General Electric is a key partner in offering loans and leasing cars. GE has invested 3.6 trillion won for 43 percent of Hyundai Card and 43.3 percent of Hyundai Capital.

“I have great respect for Ted Chung as an innovative and visionary leader who sees markets, customers and opportunities that many others don’t,” GE Vice Chairman John Rice says.

Chung’s maverick ways haven’t always pleased his in-laws. Chung Ju Yung, Hyundai Motor’s late founder, imbued his family with the Confucian principle of a social hierarchy in which self-discipline, hard work and especially frugality were essential.

Shrimp Dish

Ted Chung recalls his courtship of Chung Ju Yung’s granddaughter Chung Myung Yi, who became his wife. At dinner, the Hyundai leader, one of Korea’s richest men, scolded his cook for preparing an expensive shrimp dish.

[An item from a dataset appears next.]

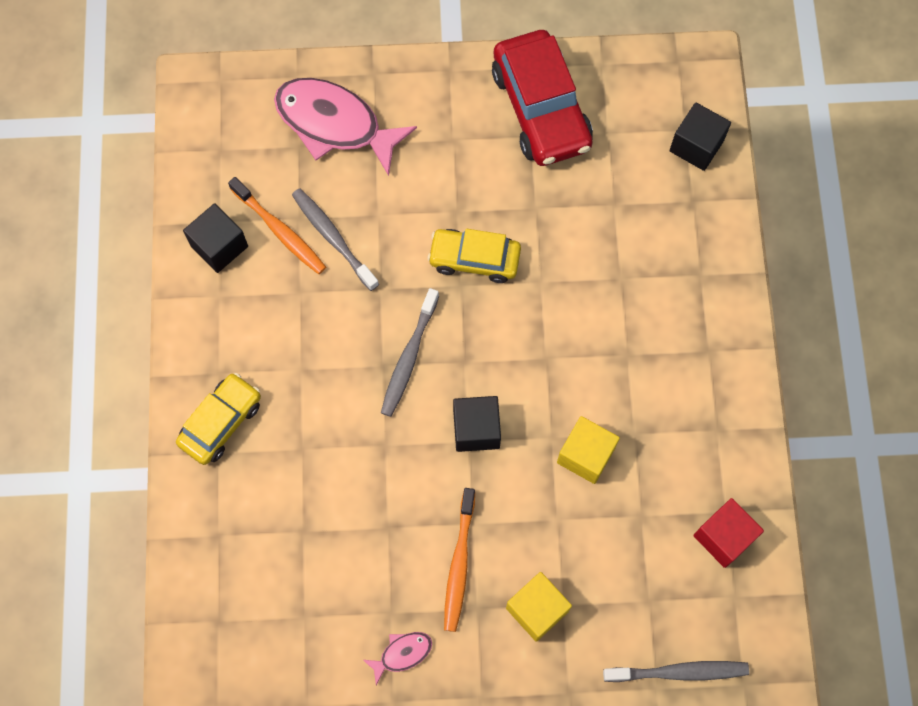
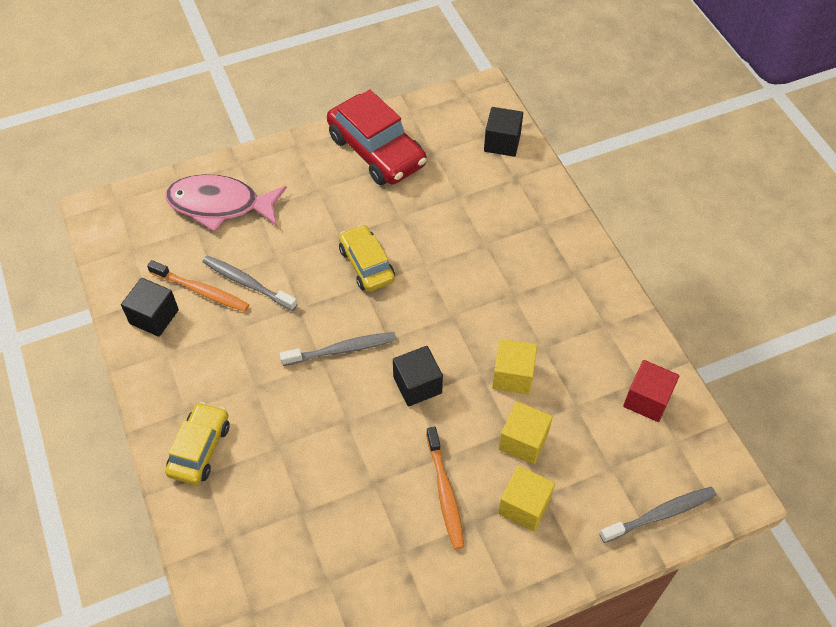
camera: 20 degrees left, 15 degrees down
pink fish [363,632,432,685] -> none
grey toothbrush [381,288,439,417] -> grey toothbrush turned 105 degrees counterclockwise [280,332,396,366]
yellow car [428,229,521,283] -> yellow car turned 75 degrees clockwise [339,224,395,292]
none -> yellow cube [499,401,553,464]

Ted Chung himself grew up in affluence in Seoul, cultivating a penchant for designer suits and fine wine. Chung’s father, a math teacher, founded Jongro Academy in 1965, Korea’s best-known test-prep school.

Interested in advertising and marketing, Chung enrolled in the University of Pennsylvania’s Wharton School’s MBA program in Philadelphia. Then, intrigued by corporate strategy and finance, he transferred to the Massachusetts Institute of Technology in Cambridge.

Chung Mong Jin, a nephew of Hyundai’s founder, introduced Chung to his future wife. Ted Chung recalls how the first meeting with the family patriarch devolved into a lecture about the Chungs’ long aversion to extravagance.

Another culture shock came after Chung and Myung Yi wed in 1987. He says managers made fun of the Western-educated hotshot who got lucky by marrying one of the founder’s granddaughters.

Hyundai Mobis

Chung’s first chance to shine came at a foreign backwater. He took over as president of the Mexican unit of what’s now auto-parts maker Hyundai Mobis (012330) Co., turning the money-losing operation in Tijuana profitable.

He began reviving another laggard, the card company, in 2003. He allocated an unprecedented $50 million marketing budget for the M card. He revamped the headquarters, where employees can cruise outside on lunch breaks on company-owned bikes, and hired a 40-person design team -- the only financial firm in Korea with such a crew.

Chung added to his duties with Hyundai Commercial, a vehicle and machine leaser and corporate lender. He created Hyundai Life Insurance Co. after acquiring Green Cross Life Insurance Co. in 2011.

He wants to convert Hyundai Life, which ranks 18th among Korea’s 24 life insurers, the same way he built Hyundai Card -- by making it stand out.

These days, the card company is promoting underground bands such as Galaxy Express. The three-man band’s hard-driving rock contrasts with the country’s K-pop boy and girl bands.

With father-in-law Chung Mong Koo monitoring his progress and other chaebol leaders assessing his moves, Chung says, he knows his job hinges on performance, not flash.

“You can fall like a dead leaf in the autumn wind if you don’t deliver,” he says with a smile.